Die reformierte Kirchgemeinde hat den neuen Pächter für das Stürmeierhuus auserkoren: Das Rennen macht die Stiftung Arbeitskette. Im Frühsommer wird der Restaurantbetrieb im traditionsreichen Haus wieder aufgenommen. Seit Ende Oktober 2014 ist das Stürmeierhuus geschlossen.

Die ehemalige Wirtin Dina Thoma kündete den Mietvertrag nach zehn Jahren. Jean-Claude Perrin, Ressortvorsteher Liegenschaften der reformierten Kirche, wünschte sich damals einen Kriterienkatalog, nach welchem Bewerbungen von potenziellen Mietern verglichen werden können.

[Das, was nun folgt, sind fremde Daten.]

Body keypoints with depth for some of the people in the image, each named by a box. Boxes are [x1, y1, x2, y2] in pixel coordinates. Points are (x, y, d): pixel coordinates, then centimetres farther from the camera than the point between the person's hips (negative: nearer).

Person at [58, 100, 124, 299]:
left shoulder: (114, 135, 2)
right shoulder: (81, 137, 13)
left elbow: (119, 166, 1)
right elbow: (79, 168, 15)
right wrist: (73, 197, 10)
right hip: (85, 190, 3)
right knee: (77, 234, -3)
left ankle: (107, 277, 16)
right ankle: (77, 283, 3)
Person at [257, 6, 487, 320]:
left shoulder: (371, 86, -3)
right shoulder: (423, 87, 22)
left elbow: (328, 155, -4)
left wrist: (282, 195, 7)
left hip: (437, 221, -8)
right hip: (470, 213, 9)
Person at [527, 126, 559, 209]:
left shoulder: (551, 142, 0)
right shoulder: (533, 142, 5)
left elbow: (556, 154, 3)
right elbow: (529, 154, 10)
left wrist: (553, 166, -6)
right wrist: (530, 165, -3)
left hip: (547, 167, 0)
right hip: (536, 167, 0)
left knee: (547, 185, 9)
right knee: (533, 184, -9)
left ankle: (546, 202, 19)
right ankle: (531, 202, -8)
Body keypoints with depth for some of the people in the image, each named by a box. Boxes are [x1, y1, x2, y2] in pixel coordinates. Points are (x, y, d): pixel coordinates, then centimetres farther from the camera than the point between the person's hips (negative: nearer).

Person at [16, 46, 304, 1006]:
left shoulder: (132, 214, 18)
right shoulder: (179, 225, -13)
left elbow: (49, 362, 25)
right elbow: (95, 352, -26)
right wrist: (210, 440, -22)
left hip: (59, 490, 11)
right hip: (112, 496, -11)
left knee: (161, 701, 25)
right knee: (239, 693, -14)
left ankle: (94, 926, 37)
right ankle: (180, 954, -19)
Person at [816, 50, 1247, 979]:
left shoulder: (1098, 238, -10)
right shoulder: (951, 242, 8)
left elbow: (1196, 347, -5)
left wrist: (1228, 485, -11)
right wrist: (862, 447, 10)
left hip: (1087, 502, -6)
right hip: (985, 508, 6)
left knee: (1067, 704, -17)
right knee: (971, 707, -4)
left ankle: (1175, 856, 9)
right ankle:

Tatsächlich hat die Kirchgemeinde für das Auswahlverfahren eine Spezialkommission bestimmt und gemeinsam mit externen Fachleuten nach Pächtern gesucht. Eingegangen seien neun ernsthafte Bewerbungen, so Perrin. Ziemlich rasch sei aber die Stiftung Arbeitskette der Favorit gewesen.

Restaurant mit Sozialauftrag

Das Stürmeierhuus ist das erste Restaurant ausserhalb von Zürich, das die Stiftung übernimmt. Zur Arbeitskette gehören bereits die Restaurants Limmathof, Renggergut, Mediacampus, Brunegg und Krone. Alle fünf Lokale stehen unter der Leitung von qualifizierten Gastronomieprofis und werden von Fachpersonen aus dem psychosozialen Bereich unterstützt.

Die meisten Arbeitsplätze und Lehrstellen sind Menschen mit IV-Leistungen vorbehalten. Im Rahmen eines Förderplans trainiert und betreut die Stiftung die beeinträchtigten Menschen und fördert ihre Eingliederung in die freie Wirtschaft.

Wenn jemand bereit ist für den Wechsel in die Privatwirtschaft, erhält er in einem Comebackbetrieb eine befristete Anstellung. Ein solcher Betrieb soll auch das Stürmeierhuus werden. Der Sozialauftrag wird mit Beiträgen vom Bund und Kanton unterstützt, während im Gastronomiebereich kostendeckend gearbeitet wird.

Diese Kombination aus sozialen Engagement un professionell geführtem Gastronomiekonzept habe sie überzeugt, sagt Ursula Gütlin-Plüer, Präsidentin der reformierten Kirchgemeinde. Auch die finanzielle Sicherheit sei ein Kriterium bei der Auswahl des neuen Pächters gewesen. Nun müsse nur noch der Betriebsleiter gefunden werden. Das Rekrutierungsverfahren dazu laufe. so Gütlin-Plüer.

Bis die passende Person ihre Arbeit aufnimmt, ist Petra Schenini, Fachbereitsleiterin Gastronomie der Stiftung Arbeitskette, für das Stürmeierhuus zuständig. «Ich habe mich sofort in das Restaurant verliebt», sagt sie. Als sie das erste Mal mit Alain L’Allemand, dem Geschäftsführer der Stiftung, das Stürmeierhuus besichtigt habe, sei beiden sofort ein Konzept für die Wirtschaft eingefallen.

An sieben Tagen geöffnet

Das Ziel der Stiftung sei es, den Charme des historischen Gebäudes beizubehalten. Quartierbewohner und Vereine sollen sich angesprochen und wohl fühlen. Ebenfalls soll das Stürmeierhuus ein Haus für Feste und Grossanlässe bleiben.

An sieben Tagen in der Woche wird das Restaurant ab Ende Mai geöffnet sein. Auf der Karte finden sich selbstgemachte Speisen. «Es ist uns ein Anliegen, saisonale und regionale Gerichte anzubieten», so Schenini.

Für jedes Budget werde etwas passendes auf der Karte sein und auch Vegetarier sollen mehr auf ihre Kosten kommen. Die Spezialität des Stürmeierhuus wird ein Fondue Chinoise sein, für welches sowohl die Bouillon als auch die acht verschiedenen Saucen selbst hergestellt werden.

Für Gäste, die kein Fleisch essen, gibt es ein vegetarisches Fondue. Ausserdem schwärmt Schenini schon jetzt vom Poulet im Chörbli: «Das wird ein Highlight und ganz neu interpretiert werden.» Doch nicht nur mittags und abends solle es etwas zu essen geben.

Wer Nachmittags einen kleinen Hunger habe, sei ebenfalls willkommen. Dann würden verschiedene Salate und Kuchen aufgetischt. Wie bisher wird es ausserdem wieder einen Cateringservice geben. Dieser kann jetzt schon in Anspruch genommen werden, wenn für Bankette ein Saal im Stürmeierhuus gemietet wird.